Assignment: Determine how many lines of the entries include the word "Meilleur", and report that number with no further text.
*** Record excerpts ***
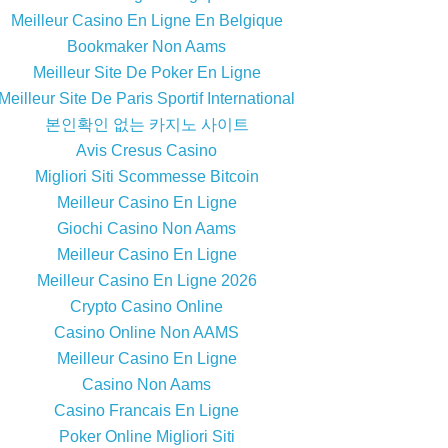
Meilleur Casino En Ligne En Belgique
Bookmaker Non Aams
Meilleur Site De Poker En Ligne
Meilleur Site De Paris Sportif International
본인확인 없는 카지노 사이트
Avis Cresus Casino
Migliori Siti Scommesse Bitcoin
Meilleur Casino En Ligne
Giochi Casino Non Aams
Meilleur Casino En Ligne
Meilleur Casino En Ligne 2026
Crypto Casino Online
Casino Online Non AAMS
Meilleur Casino En Ligne
Casino Non Aams
Casino Francais En Ligne
Poker Online Migliori Siti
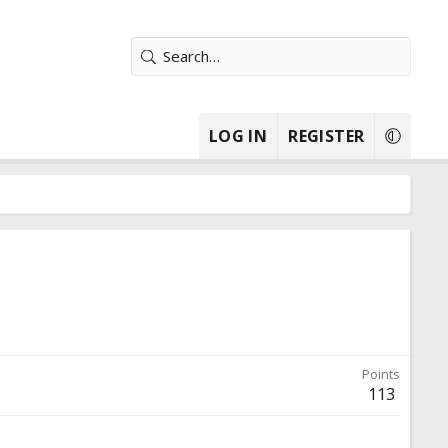
LOG IN
REGISTER
Points
113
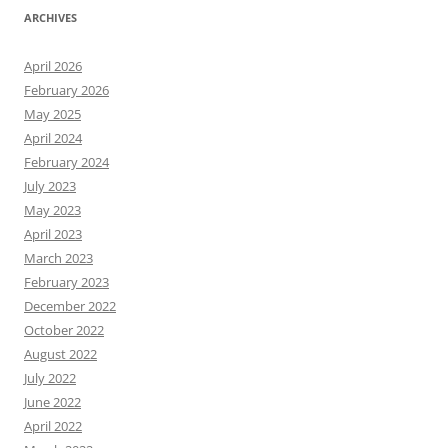
ARCHIVES
April 2026
February 2026
May 2025
April 2024
February 2024
July 2023
May 2023
April 2023
March 2023
February 2023
December 2022
October 2022
August 2022
July 2022
June 2022
April 2022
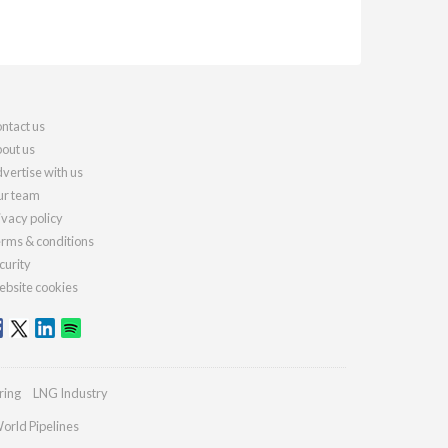
ntact us
out us
vertise with us
r team
ivacy policy
rms & conditions
curity
bsite cookies
ring
LNG Industry
orld Pipelines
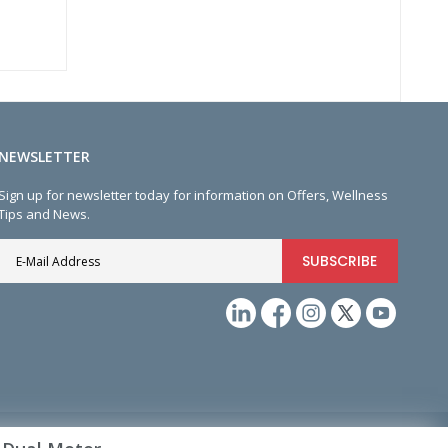
NEWSLETTER
Sign up for newsletter today for information on Offers, Wellness
Tips and News.
SUBSCRIBE
Sign
Up
for
Our
Newsletter:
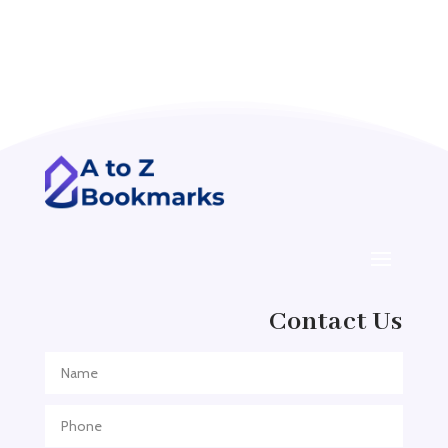
Accounting Firm
Acupuncture clinic
Acupuncturist
Addiction treatment center
ADHD
ADHD Assessment
Adoption agency
Adult Day Care Center
Adult Entertainment Club
Adventure
Contact Us
Adventure Sports Center
Adventure Travel Blog
Advertising & Marketing
Advertising Agency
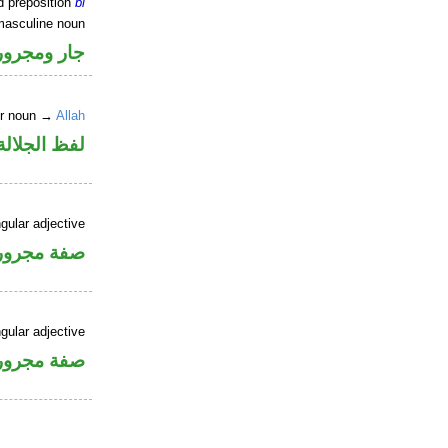
d preposition
bi
masculine noun
جار ومجرور
er noun →
Allah
جلالة مجرور
gular adjective
فة مجرورة
gular adjective
فة مجرورة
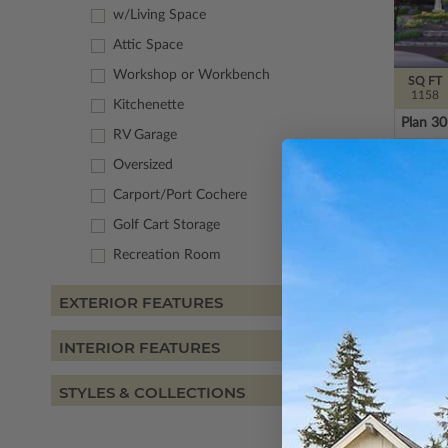
w/Living Space
Attic Space
Workshop or Workbench
SQ FT
1158
Kitchenette
Plan 3
RV Garage
Oversized
Carport/Port Cochere
Golf Cart Storage
Recreation Room
EXTERIOR FEATURES
INTERIOR FEATURES
STYLES & COLLECTIONS
SQ FT
2015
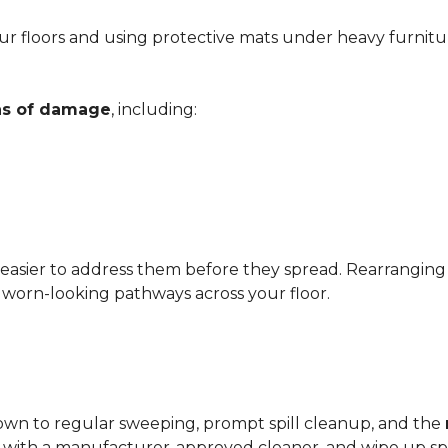
r floors and using protective mats under heavy furnitu
gns of damage
, including:
 easier to address them before they spread. Rearrangin
d worn-looking pathways across your floor.
?
down to regular sweeping, prompt spill cleanup, and the
with a manufacturer-approved cleaner, and wipe up spil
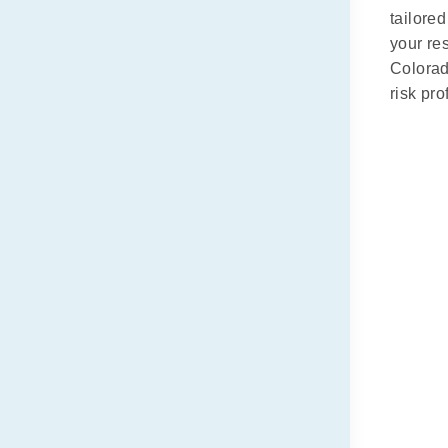
tailore
your re
Colorad
risk pr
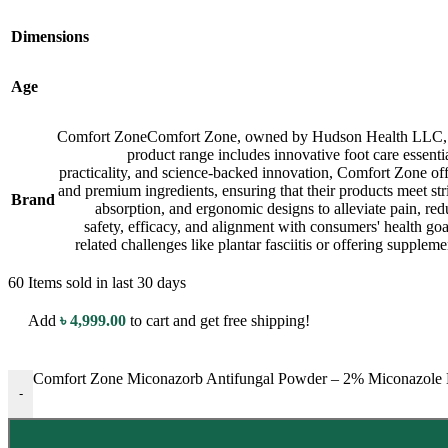
Dimensions
Age
Comfort Zone
Comfort Zone, owned by Hudson Health LLC, is a
product range includes innovative foot care essenti
practicality, and science-backed innovation, Comfort Zone off
and premium ingredients, ensuring that their products meet str
Brand
absorption, and ergonomic designs to alleviate pain, red
safety, efficacy, and alignment with consumers' health goal
related challenges like plantar fasciitis or offering supple
60
Items sold in last 30 days
Add
৳
4,999.00
to cart and get free shipping!
Comfort Zone Miconazorb Antifungal Powder – 2% Miconazole Nit
-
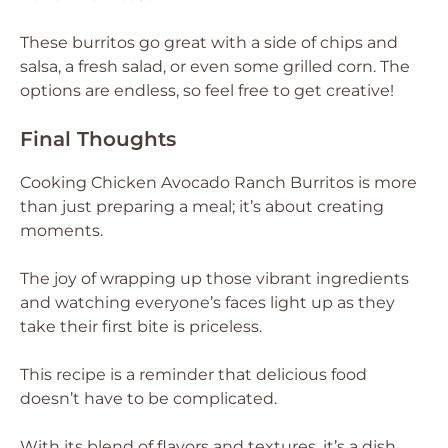
These burritos go great with a side of chips and
salsa, a fresh salad, or even some grilled corn. The
options are endless, so feel free to get creative!
Final Thoughts
Cooking Chicken Avocado Ranch Burritos is more
than just preparing a meal; it’s about creating
moments.
The joy of wrapping up those vibrant ingredients
and watching everyone’s faces light up as they
take their first bite is priceless.
This recipe is a reminder that delicious food
doesn’t have to be complicated.
With its blend of flavors and textures, it’s a dish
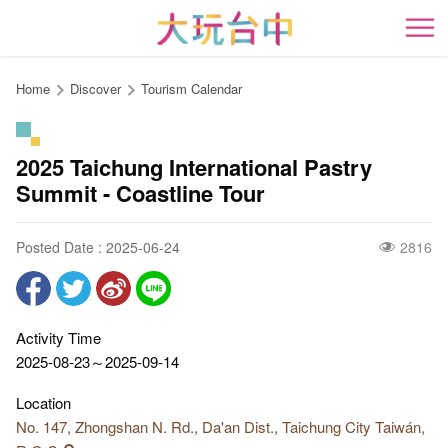
Go
to
開
the
content
Home
Discover
Tourism Calendar
anchor
2025 Taichung International Pastry
Summit - Coastline Tour
Posted Date : 2025-06-24
2816
Activity Time
2025-08-23～2025-09-14
Location
No. 147, Zhongshan N. Rd., Da'an Dist., Taichung City Taiwán,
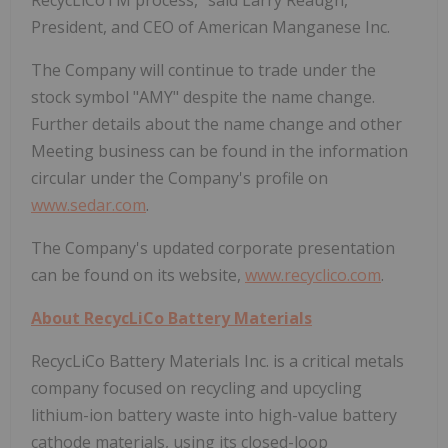
President, and CEO of American Manganese Inc.
The Company will continue to trade under the
stock symbol "AMY" despite the name change.
Further details about the name change and other
Meeting business can be found in the information
circular under the Company's profile on
www.sedar.com
.
The Company's updated corporate presentation
can be found on its website,
www.recyclico.com
.
About RecycLiCo Battery Materials
RecycLiCo Battery Materials Inc. is a critical metals
company focused on recycling and upcycling
lithium-ion battery waste into high-value battery
cathode materials, using its closed-loop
*** End of Record excerpts ***
Expected answer: 7